**SUPPLIED PASSAGE**

# # # # #

Since an MDB is decoupled from the message sender (or client), it cannot access the security information normally available through the EJB's context at runtime in the getCallerPrincipal() and isCallerInRole() methods. This limits the use of messaging in practice, as this restriction is sometimes unacceptable (for example, business rules may differ depending on the identity and permissions of the user attempting to perform an operation).
Like all EJBs, MDBs can use the JTS transaction management services of the EJB container. We've already discussed JMS transactions, which are a distinct issue. However, transactions work differently with MDBs, compared to other types of EJB.
| Important |
MDBs cannot participate in clients' transactions. |
Like session beans, MDBs can be used with either CMT or BMT. When using CMT, the only legal transaction attributes to specify in the ejb-jar.xml deployment descriptor are Required and NotSupported. If the transaction attribute is Required, the EJB container starts a new transaction and invokes the MDB's onMessage() method within it. The transaction is committed when this method returns. The message receipt is part of the transaction created by the container. If the transaction aborts (due to a runtime exception or a call to the MessageDrivenContext's setRollbackOnly() method) the message remains in the JMS destination and will be redelivered. This is an important point; it means that if an MDB with CMT and a transaction attribute of Required rolls back or aborts a transaction due to an error, subsequent deliveries of the poison message may cause the same problem. Consider the case of sloppy code that fails to check the type of a message before trying to cast it to a TextMessage. This will result in a runtime class cast exception – an error that will occur over and over again as the EJB container redelivers the message to the same MDB, although not the same instance. We can avoid this problem by taking extra care that MDBs don't throw runtime exceptions at runtime.

# # # # #

**WORK TASK 1**
Answer these questions from the passage on message-driven beans:
(a) Which two methods does an MDB lack access to for security information?
(b) Under CMT, which transaction attributes are legal for an MDB?
(c) What happens to the message if the transaction aborts?

**SOURCE DATA**
# # # # #

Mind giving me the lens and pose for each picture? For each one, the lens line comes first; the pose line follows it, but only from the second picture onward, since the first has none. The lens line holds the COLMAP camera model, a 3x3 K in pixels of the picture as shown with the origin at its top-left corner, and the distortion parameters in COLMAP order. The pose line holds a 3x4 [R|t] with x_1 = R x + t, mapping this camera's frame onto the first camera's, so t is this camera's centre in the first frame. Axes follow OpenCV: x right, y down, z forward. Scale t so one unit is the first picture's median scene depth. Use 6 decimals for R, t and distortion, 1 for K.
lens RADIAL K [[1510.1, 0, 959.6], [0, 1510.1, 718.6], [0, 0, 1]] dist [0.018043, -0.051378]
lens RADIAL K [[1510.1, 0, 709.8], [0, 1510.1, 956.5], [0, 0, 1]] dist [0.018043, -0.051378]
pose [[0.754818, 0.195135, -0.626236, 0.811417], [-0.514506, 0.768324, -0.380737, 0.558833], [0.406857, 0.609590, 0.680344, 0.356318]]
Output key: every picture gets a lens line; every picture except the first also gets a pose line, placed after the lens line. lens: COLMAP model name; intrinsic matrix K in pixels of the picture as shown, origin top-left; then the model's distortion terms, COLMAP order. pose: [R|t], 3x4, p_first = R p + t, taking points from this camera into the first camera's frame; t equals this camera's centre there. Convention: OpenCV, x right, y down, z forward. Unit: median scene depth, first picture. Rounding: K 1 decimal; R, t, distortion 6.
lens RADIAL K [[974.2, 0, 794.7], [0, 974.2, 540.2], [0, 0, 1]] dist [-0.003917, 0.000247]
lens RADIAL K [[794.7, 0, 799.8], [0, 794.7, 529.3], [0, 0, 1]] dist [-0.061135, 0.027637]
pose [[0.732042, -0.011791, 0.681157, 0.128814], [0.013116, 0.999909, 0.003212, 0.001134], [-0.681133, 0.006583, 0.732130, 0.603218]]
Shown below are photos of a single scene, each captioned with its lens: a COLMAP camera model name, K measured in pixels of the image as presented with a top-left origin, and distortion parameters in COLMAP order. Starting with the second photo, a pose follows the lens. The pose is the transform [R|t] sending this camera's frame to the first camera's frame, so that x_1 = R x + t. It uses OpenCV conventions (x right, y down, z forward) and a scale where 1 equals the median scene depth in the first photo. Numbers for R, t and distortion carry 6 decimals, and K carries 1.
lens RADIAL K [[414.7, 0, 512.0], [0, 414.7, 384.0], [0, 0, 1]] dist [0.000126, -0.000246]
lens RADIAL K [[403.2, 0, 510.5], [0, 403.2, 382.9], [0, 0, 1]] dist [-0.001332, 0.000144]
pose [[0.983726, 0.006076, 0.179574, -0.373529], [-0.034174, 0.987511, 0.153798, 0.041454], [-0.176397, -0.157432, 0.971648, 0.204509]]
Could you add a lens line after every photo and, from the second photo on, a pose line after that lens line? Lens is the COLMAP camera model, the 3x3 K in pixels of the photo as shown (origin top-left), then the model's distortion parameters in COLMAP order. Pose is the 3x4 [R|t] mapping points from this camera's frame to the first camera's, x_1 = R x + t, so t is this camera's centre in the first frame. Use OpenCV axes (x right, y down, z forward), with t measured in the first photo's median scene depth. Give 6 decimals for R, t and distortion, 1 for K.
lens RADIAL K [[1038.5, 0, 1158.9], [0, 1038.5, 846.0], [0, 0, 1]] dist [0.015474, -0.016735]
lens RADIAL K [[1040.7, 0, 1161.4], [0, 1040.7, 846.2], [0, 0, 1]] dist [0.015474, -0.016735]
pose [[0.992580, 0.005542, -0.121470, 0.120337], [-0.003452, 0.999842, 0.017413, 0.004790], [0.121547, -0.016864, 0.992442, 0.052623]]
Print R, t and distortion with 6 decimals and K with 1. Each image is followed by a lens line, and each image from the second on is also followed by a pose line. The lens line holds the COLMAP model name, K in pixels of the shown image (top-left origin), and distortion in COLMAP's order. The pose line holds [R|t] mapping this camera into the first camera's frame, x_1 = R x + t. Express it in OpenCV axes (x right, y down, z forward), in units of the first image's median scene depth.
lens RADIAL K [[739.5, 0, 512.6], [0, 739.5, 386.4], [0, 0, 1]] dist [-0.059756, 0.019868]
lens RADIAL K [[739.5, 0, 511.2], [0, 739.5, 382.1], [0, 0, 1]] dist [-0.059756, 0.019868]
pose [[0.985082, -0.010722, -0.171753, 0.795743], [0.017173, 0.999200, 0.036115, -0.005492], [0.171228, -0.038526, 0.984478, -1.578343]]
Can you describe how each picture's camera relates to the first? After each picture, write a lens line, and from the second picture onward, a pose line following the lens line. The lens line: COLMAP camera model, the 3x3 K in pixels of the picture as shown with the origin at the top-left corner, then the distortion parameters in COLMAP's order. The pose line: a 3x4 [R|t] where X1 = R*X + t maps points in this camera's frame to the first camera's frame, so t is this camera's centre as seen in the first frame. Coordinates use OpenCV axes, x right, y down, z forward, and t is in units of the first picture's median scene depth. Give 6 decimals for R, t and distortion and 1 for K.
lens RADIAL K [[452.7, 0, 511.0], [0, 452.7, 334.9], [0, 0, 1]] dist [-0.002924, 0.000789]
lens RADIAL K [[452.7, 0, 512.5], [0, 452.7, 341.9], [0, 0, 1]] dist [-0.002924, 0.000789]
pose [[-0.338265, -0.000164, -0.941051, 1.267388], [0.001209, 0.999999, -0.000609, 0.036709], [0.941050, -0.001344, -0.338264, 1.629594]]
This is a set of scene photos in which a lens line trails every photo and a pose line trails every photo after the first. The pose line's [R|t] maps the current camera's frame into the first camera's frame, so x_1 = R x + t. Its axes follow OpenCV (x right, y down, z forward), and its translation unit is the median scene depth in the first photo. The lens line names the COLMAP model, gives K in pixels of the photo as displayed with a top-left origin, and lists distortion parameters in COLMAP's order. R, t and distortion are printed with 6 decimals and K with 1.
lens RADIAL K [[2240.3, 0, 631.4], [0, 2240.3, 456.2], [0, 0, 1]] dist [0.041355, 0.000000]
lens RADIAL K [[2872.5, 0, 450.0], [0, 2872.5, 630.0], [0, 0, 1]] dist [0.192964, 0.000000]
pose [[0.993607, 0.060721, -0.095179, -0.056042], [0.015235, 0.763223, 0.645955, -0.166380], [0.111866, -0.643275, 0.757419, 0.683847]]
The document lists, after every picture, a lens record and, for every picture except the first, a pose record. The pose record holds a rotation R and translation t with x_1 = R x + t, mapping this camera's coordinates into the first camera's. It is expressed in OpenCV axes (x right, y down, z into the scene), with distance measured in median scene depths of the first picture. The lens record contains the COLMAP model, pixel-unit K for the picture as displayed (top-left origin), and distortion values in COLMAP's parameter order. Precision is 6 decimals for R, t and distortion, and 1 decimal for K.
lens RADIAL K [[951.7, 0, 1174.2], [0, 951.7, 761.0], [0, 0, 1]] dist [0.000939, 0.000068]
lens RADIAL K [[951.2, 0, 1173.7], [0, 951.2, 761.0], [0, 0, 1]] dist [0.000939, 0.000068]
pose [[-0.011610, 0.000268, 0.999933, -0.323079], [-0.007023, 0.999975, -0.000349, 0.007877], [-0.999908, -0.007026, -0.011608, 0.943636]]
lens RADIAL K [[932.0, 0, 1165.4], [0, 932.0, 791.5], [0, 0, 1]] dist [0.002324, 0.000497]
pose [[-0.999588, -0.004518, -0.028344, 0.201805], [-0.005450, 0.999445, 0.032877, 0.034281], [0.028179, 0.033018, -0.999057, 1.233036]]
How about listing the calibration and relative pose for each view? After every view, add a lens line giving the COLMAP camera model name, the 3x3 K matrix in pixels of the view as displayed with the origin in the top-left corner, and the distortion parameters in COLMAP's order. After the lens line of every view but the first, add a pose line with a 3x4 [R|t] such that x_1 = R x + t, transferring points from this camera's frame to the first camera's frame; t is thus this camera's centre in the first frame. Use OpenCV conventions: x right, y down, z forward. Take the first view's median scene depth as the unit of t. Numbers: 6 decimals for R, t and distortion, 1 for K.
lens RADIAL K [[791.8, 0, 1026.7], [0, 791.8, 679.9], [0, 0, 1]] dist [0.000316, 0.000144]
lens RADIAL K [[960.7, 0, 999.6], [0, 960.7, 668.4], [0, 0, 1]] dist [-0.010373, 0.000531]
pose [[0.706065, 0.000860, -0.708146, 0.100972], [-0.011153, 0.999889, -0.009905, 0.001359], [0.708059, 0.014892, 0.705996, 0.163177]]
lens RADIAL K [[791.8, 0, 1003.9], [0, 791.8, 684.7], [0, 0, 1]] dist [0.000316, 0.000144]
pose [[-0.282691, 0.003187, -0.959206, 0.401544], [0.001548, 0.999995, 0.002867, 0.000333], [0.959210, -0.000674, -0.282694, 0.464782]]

# # # # #

**WORK TASK 2**
Return the lines of the records unchanged, starting with the line that contains "This is a set" and going on through the line that contains "-0.643275, 0.757419, 0.683847]]".

**YOUR RESPONSE 1**
(a) getCallerPrincipal() and isCallerInRole()
(b) Required and NotSupported
(c) It remains in the JMS destination and will be redelivered.

**YOUR RESPONSE 2**
This is a set of scene photos in which a lens line trails every photo and a pose line trails every photo after the first. The pose line's [R|t] maps the current camera's frame into the first camera's frame, so x_1 = R x + t. Its axes follow OpenCV (x right, y down, z forward), and its translation unit is the median scene depth in the first photo. The lens line names the COLMAP model, gives K in pixels of the photo as displayed with a top-left origin, and lists distortion parameters in COLMAP's order. R, t and distortion are printed with 6 decimals and K with 1.
lens RADIAL K [[2240.3, 0, 631.4], [0, 2240.3, 456.2], [0, 0, 1]] dist [0.041355, 0.000000]
lens RADIAL K [[2872.5, 0, 450.0], [0, 2872.5, 630.0], [0, 0, 1]] dist [0.192964, 0.000000]
pose [[0.993607, 0.060721, -0.095179, -0.056042], [0.015235, 0.763223, 0.645955, -0.166380], [0.111866, -0.643275, 0.757419, 0.683847]]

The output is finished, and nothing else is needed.